Now let's assume for an ecommerce application, a user asked "Avocado Dog Toy" when searching for items.

In [89]:
# Set these paramters and query your database
query = ["Avocado Dog Toy"]
top_k=5

#convert natural language query into embeddings
query_emb = sagemaker_embed(query)

In [90]:
# Comparing cosine similarity score between the query embedded above and the images that we previously embedded into vectors
res = image_index.knn_query(query_emb, k=top_k)

In [91]:
image_index=res[0][0]
image_scores=res[1][0]

In [None]:
# For the full list of images grabbed we will iterate through the results
for x in range(0,len(image_index)):
    print(f"Ranking of Relevance:{x+1} with a distance of: {image_scores[0]:.2f}")
    img = Image.open(file_paths[image_index[x]])
    img_resized = img.resize(size)
    display(img_resized)

### Step 4: Clean Up

If the endpoint was created by the execution of this notebook, then make sure to delete the endpoint after completion to avoid charges. Skip the below step if you are connecting to an rerank existing endpoint

In [37]:
# Delete the endpoint
#Skip this step if created through the AWS console

sagemaker.delete_endpoint(EndpointName='Endpoint-Cohere-Embed-Model-v3-English-1')
sagemaker.close()

**Note, if you need to create the same endpoint again, run the create_endpoint() function in the cell previously generated only. No need to run create_model() and create_endpoint_config()

## Conclusion

In this notebook we walked through how to leverage Cohere's Embed V3 multimodal model, capable of generating embeddings from both text and images. This enables enterprises to unlock value from their vast image data, allowing them to build powerful search and recommendation systems across multimodal assets like product catalogs, design files, and business reports. 
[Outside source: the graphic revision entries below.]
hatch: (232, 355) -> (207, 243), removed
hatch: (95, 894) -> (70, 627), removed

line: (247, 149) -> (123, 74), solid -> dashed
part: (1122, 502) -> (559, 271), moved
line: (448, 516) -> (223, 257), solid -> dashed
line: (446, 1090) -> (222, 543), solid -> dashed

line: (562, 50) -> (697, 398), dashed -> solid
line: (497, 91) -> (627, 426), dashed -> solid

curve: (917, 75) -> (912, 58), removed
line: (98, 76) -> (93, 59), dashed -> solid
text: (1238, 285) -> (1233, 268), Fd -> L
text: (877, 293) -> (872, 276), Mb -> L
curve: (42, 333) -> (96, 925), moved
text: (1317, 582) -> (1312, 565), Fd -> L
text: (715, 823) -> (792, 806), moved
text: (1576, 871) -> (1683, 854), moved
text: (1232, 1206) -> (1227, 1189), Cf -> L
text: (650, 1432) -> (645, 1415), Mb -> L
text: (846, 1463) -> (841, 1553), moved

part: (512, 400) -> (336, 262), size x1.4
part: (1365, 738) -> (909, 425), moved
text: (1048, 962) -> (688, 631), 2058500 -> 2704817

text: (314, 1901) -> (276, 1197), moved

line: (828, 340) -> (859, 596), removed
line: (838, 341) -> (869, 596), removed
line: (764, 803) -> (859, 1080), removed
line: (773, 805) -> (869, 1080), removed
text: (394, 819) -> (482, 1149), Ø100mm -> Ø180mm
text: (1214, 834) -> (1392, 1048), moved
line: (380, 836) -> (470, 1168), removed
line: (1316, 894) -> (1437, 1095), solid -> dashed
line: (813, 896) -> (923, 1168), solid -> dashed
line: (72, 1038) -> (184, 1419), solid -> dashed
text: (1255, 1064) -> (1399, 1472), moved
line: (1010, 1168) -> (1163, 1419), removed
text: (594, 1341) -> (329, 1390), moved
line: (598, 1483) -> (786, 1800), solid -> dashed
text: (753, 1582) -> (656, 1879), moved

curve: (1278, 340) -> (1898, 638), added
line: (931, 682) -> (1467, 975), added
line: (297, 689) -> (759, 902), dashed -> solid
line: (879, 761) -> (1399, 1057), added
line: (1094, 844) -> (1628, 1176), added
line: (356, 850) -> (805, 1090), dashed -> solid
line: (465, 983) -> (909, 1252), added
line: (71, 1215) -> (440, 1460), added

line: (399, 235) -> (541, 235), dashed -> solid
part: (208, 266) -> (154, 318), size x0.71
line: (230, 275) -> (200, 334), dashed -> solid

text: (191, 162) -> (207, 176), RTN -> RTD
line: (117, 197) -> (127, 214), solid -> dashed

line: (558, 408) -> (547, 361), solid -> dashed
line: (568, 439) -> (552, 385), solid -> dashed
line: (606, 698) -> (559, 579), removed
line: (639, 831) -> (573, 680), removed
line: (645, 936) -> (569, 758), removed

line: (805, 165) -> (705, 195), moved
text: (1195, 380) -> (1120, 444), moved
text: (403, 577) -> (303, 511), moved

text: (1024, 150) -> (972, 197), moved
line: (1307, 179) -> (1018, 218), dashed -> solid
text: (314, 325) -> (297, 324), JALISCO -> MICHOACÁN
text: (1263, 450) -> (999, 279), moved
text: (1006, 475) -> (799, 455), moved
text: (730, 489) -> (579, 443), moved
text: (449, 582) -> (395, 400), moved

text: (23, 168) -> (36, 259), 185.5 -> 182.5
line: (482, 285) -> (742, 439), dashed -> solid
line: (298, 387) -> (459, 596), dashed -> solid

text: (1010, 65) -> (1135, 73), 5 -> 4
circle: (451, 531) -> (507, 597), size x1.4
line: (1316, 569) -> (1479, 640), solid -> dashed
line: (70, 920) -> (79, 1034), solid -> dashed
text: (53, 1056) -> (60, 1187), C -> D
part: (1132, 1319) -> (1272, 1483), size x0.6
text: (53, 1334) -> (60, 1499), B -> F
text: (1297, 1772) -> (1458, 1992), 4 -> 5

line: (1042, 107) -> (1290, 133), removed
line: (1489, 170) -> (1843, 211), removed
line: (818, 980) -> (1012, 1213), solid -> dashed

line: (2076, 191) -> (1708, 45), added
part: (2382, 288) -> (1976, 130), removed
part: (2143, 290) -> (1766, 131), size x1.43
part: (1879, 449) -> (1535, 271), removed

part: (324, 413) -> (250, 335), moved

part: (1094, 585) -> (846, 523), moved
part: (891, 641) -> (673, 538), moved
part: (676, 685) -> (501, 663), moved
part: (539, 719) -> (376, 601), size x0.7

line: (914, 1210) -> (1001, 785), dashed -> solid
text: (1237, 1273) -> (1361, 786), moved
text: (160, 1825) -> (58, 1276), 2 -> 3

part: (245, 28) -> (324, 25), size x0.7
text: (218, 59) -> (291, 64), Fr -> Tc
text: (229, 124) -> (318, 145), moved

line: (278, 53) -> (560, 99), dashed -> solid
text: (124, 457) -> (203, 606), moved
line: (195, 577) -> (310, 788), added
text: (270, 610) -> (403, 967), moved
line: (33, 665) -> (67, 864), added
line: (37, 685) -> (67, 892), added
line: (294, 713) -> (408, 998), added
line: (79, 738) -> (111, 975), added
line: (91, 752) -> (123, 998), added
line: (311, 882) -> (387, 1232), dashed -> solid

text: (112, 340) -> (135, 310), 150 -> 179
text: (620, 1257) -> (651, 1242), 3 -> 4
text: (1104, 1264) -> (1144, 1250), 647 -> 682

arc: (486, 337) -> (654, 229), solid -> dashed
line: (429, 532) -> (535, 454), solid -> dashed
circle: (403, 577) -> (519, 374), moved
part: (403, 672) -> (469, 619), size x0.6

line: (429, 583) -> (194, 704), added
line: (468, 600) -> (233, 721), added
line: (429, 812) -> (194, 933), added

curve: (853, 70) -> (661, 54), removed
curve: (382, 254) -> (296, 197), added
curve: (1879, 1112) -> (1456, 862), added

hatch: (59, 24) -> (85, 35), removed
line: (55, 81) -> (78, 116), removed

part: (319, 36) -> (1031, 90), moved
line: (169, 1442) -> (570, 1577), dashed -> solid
Cohere Embed 3 is now available on Amazon SageMaker, allowing customers to seamlessly deploy this state-of-the-art multimodal embeddings model and leverage it in their own applications. Key use cases include enhanced e-commerce search, efficient data-driven decision making with visual insights, and streamlined creative workflows. Cohere's multimodal embeddings can further improve semantic search when combined with Cohere's Rerank models, providing more contextual relevance to generative AI systems.